Along with promoting their candidate, members encouraged students to vote in the primaries. With the help of the Cook County Board of Elections, they compiled a list of NU’s registered voters. On the morning of the primaries, they assisted with voting at campus polls. In the afternoon, they called students on the list to remind them to vote.

Their efforts seem to have paid off. Combined voter turnout in two precincts in which many students reside increased from 159 in the 2002 primary to 272 in 2004, and Obama won the seven-person race with 60.9 percent of Cook County’s vote.

“Northwestern students sometimes have a reputation for being (politically) apathetic,” Yalowitz said. “We worked to disprove that reputation by what our group did on Election Day.”

Students for Obama members attribute the increased voter turnout to their candidate.

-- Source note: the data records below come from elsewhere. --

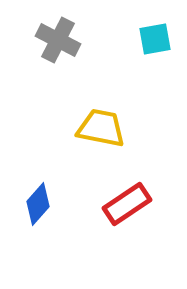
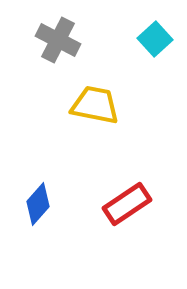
cyan square: rotated 32 degrees counterclockwise
yellow trapezoid: moved 6 px left, 23 px up
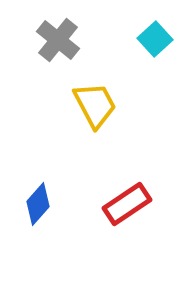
gray cross: rotated 12 degrees clockwise
yellow trapezoid: rotated 51 degrees clockwise
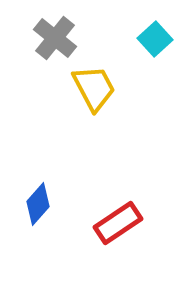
gray cross: moved 3 px left, 2 px up
yellow trapezoid: moved 1 px left, 17 px up
red rectangle: moved 9 px left, 19 px down
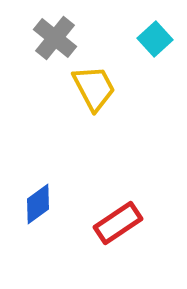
blue diamond: rotated 12 degrees clockwise
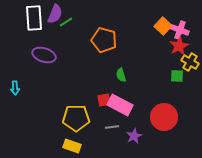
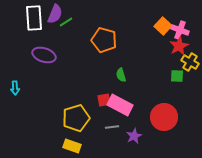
yellow pentagon: rotated 16 degrees counterclockwise
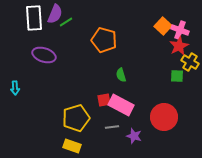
pink rectangle: moved 1 px right
purple star: rotated 28 degrees counterclockwise
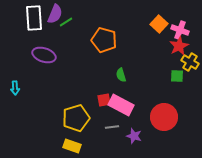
orange square: moved 4 px left, 2 px up
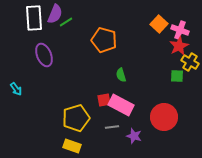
purple ellipse: rotated 50 degrees clockwise
cyan arrow: moved 1 px right, 1 px down; rotated 32 degrees counterclockwise
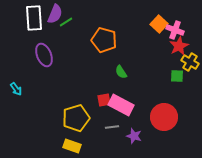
pink cross: moved 5 px left
green semicircle: moved 3 px up; rotated 16 degrees counterclockwise
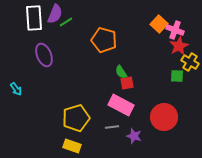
red square: moved 23 px right, 17 px up
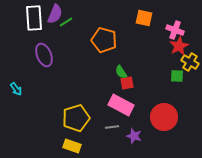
orange square: moved 15 px left, 6 px up; rotated 30 degrees counterclockwise
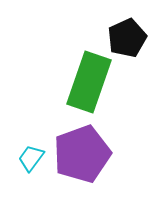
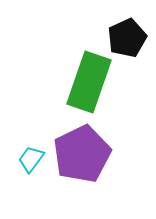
purple pentagon: rotated 6 degrees counterclockwise
cyan trapezoid: moved 1 px down
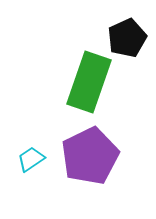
purple pentagon: moved 8 px right, 2 px down
cyan trapezoid: rotated 20 degrees clockwise
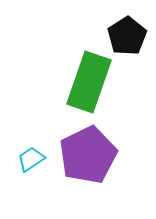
black pentagon: moved 2 px up; rotated 9 degrees counterclockwise
purple pentagon: moved 2 px left, 1 px up
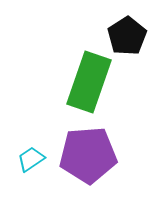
purple pentagon: rotated 22 degrees clockwise
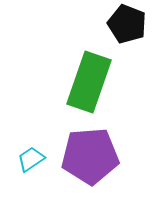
black pentagon: moved 12 px up; rotated 18 degrees counterclockwise
purple pentagon: moved 2 px right, 1 px down
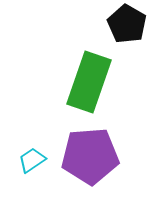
black pentagon: rotated 9 degrees clockwise
cyan trapezoid: moved 1 px right, 1 px down
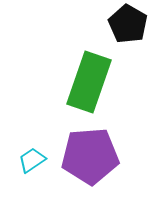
black pentagon: moved 1 px right
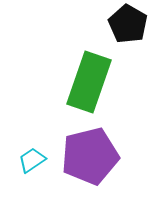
purple pentagon: rotated 10 degrees counterclockwise
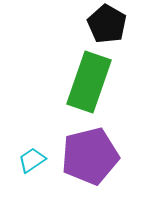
black pentagon: moved 21 px left
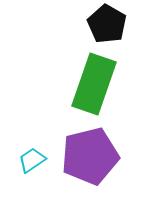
green rectangle: moved 5 px right, 2 px down
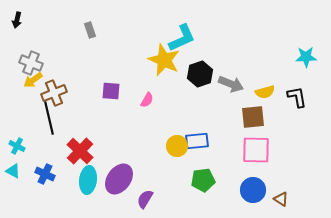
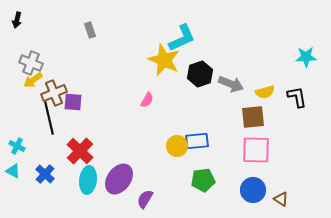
purple square: moved 38 px left, 11 px down
blue cross: rotated 18 degrees clockwise
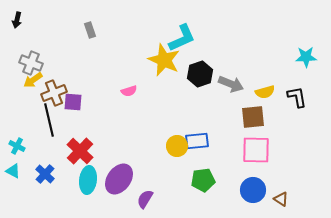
pink semicircle: moved 18 px left, 9 px up; rotated 42 degrees clockwise
black line: moved 2 px down
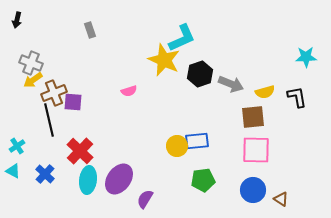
cyan cross: rotated 28 degrees clockwise
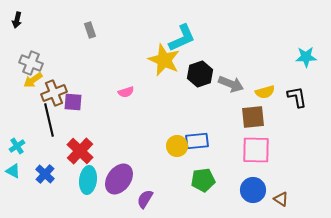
pink semicircle: moved 3 px left, 1 px down
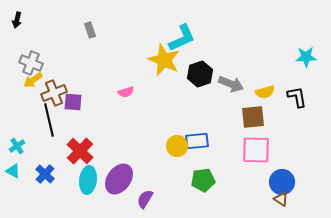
blue circle: moved 29 px right, 8 px up
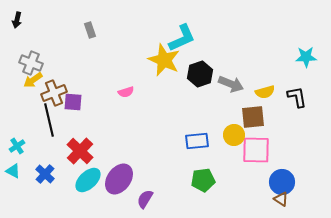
yellow circle: moved 57 px right, 11 px up
cyan ellipse: rotated 40 degrees clockwise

“His original campaign message is a chance to believe again,” said Tyler Jaeckel, a Weinberg junior who sports Obama’s name on his backpack, water bottle, fleece jacket, marathon jersey and resume — he also worked for him as an intern. “I think that’s a chance to believe in ourselves again — that we can do better than we’re doing now.”

Kriva said Obama’s early opposition to the Iraq war and support for lower college tuition also earns him support among some students.

“People come up to me and talk about Barack Obama at parties,” he said, citing evidence of that support.